• [Verifica la comprensione]
1/ Riporta il tratto del brano sulla lettura dei quotidiani che va da "Articolo di Ida" fino a "più alle donne.".
2/ Nel brano sulla lettura dei quotidiani, da quale ricerca risulta che i due sessi leggono i quotidiani in maniera diversa?
3/ Prosegui il brano sulla lettura dei quotidiani dopo la sua ultima frase.

• [Brano]
Il libro di cui si parla in questo articolo è La
scoperta del mondo, traduzione di Manno Raggini, Tartaruga
edizioni, che raccoglie tutti i suoi articoli.
"parlare, come diceva Pessoa, è il modo più
semplice di renderci sconosciuti"
Articolo di Ida Dominijanni sul Manifesto:
le donne leggono di più ma non leggono i quotidiani.
Da una ricerca francese il risultato che i due sessi leggono
i quotidiani in maniera diversa. Ma, dice l'autrice dell'articolo,
ancora i quotidiani non recepiscono, tanto è vero
che le prime cose che tagliano sono proprio le rubriche
culturali, che piacciono di più alle donne.

• [Dati estratti]
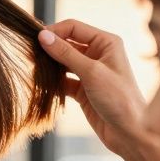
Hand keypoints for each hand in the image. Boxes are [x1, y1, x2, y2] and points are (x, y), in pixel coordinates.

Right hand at [39, 19, 153, 158]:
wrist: (129, 132)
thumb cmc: (119, 98)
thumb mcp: (91, 72)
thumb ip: (66, 53)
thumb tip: (43, 36)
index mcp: (106, 43)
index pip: (74, 28)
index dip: (54, 31)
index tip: (35, 39)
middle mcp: (98, 54)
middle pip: (67, 43)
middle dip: (49, 48)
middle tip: (30, 53)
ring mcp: (89, 72)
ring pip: (63, 62)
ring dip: (50, 64)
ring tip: (33, 67)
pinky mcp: (82, 89)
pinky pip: (63, 80)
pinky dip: (52, 81)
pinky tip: (41, 83)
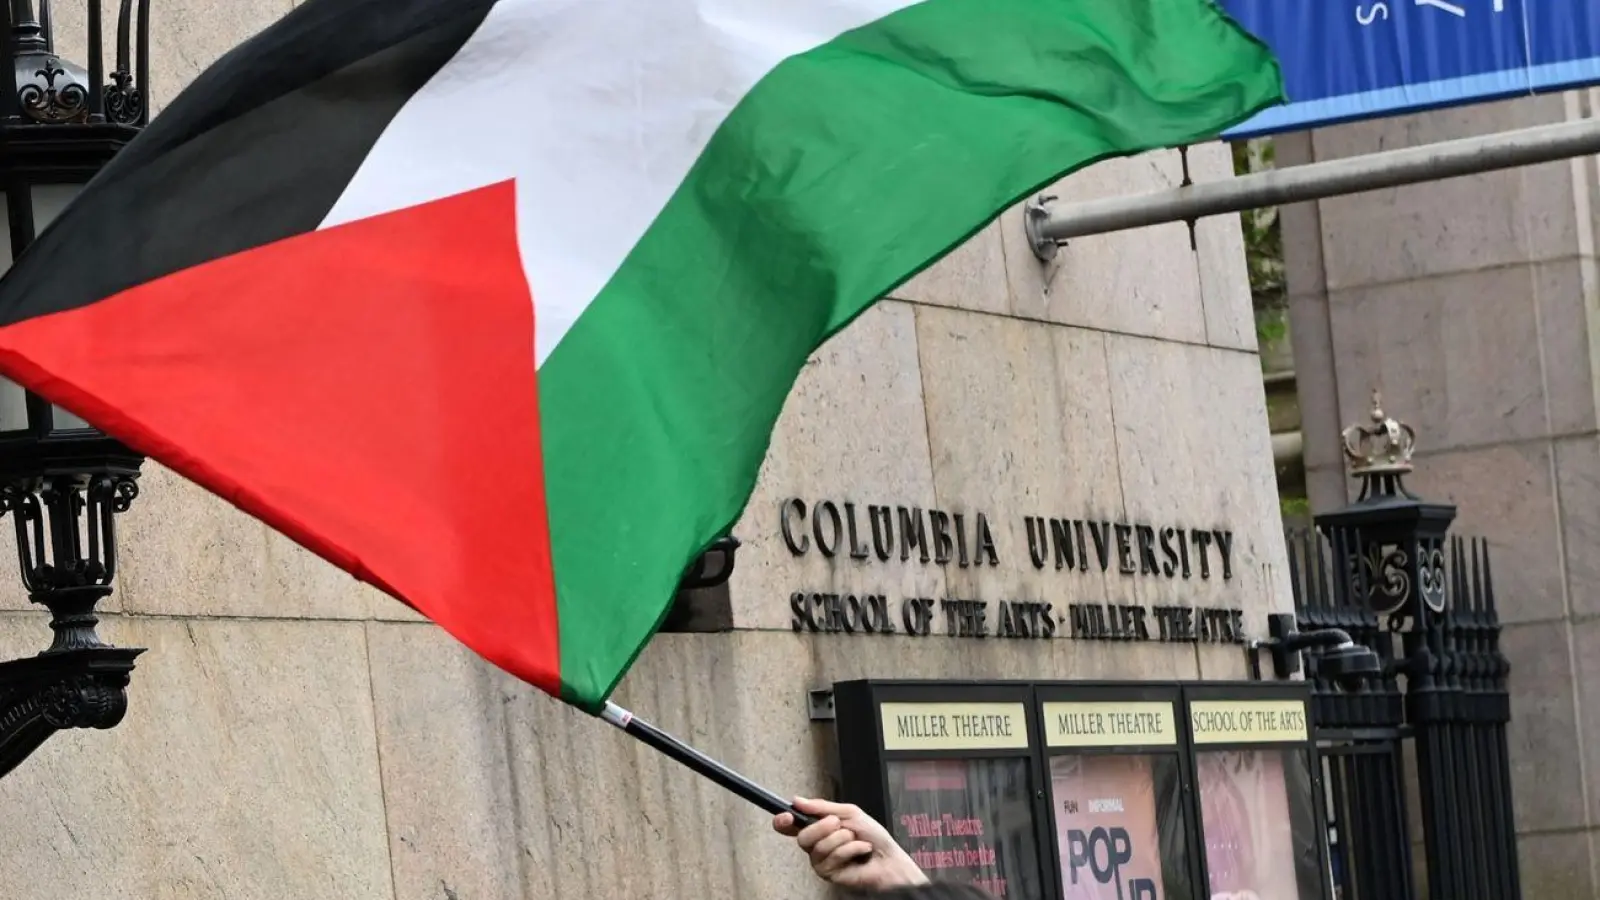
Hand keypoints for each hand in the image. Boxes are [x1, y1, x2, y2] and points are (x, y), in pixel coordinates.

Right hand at [773, 797, 928, 890]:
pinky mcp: (830, 874)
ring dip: (843, 838)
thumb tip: (798, 800)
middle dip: (822, 827)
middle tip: (838, 824)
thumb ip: (822, 807)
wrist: (889, 858)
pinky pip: (834, 857)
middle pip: (802, 836)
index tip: (785, 816)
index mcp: (818, 829)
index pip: (792, 826)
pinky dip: (852, 849)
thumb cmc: (874, 837)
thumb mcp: (849, 813)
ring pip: (819, 846)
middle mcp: (816, 846)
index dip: (783, 821)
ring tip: (855, 839)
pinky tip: (861, 851)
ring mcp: (822, 862)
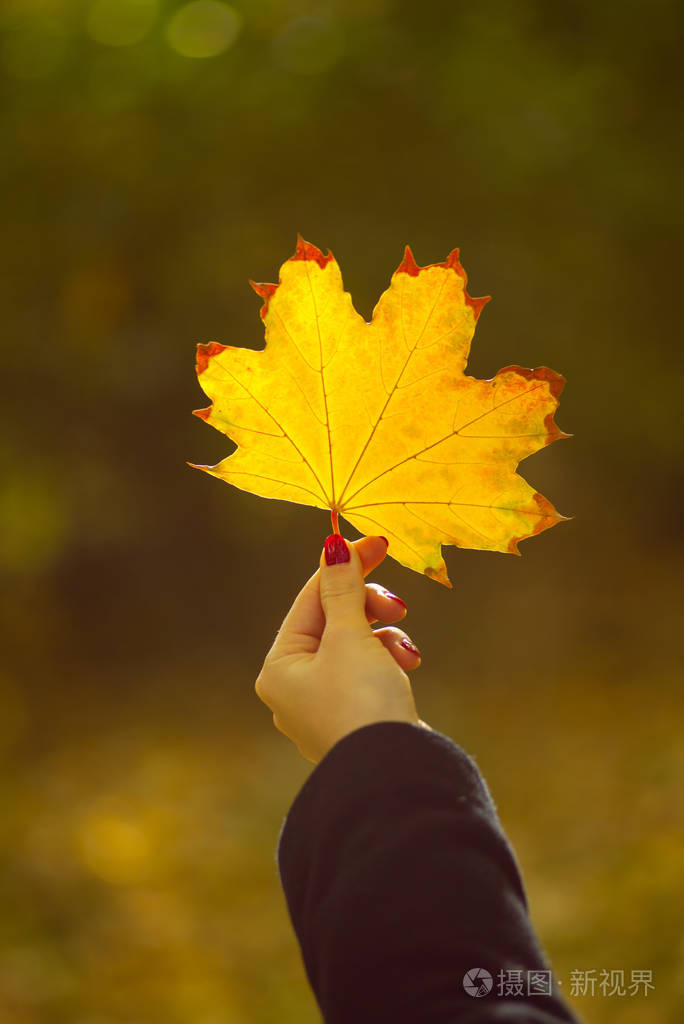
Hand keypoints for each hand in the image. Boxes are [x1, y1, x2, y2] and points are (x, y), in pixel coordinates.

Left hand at [255, 535, 423, 762]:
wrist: (394, 772)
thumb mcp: (350, 637)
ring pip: (356, 644)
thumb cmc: (362, 702)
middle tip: (396, 603)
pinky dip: (389, 662)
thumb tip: (332, 545)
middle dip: (369, 608)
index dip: (345, 566)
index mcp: (280, 666)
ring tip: (403, 652)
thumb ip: (343, 589)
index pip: (311, 598)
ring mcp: (325, 704)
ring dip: (385, 637)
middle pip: (334, 620)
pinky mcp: (356, 715)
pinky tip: (407, 668)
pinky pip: (370, 671)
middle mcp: (295, 687)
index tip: (377, 543)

• [Soluzioni]
1/
Articolo di Ida Dominijanni sul Manifesto:
le donne leggono di più ma non leggono i quotidiani.
Da una ricerca francese il risultato che i due sessi leggono
i quotidiani in maniera diversa. Ma, dice l'autrice dell'articolo,
ancora i quotidiani non recepiscono, tanto è vero
che le prime cose che tagliano sono proprio le rubriche
culturali, che piacciono di più alle donne.

2/ Da una ricerca francese.

3/
Di letture femminili ha parlato anche Roselina Salemi all'incontro
al chiostro di Santa Maria del Gesù - Catania - per
la presentazione del libro di Giorgio Montefoschi, La felicità
estrema . E' vicedirettrice di un giornale femminile e da
una statistica fatta dal suo giornale risulta che Montefoschi
è amato dalle donne, perché racconta "storie":
il quotidiano e i grandi sentimenti. In quest'ultimo libro,
la fede.
La giornata l'ho però dedicata alla
lettura del libro di Laura Mariani sul teatro e il femminismo,
su Giacinta Pezzana. Figure femminili interessanti - Eleonora
Duse, Sibilla Aleramo, Giorgina Saffi, Gualberta Beccari.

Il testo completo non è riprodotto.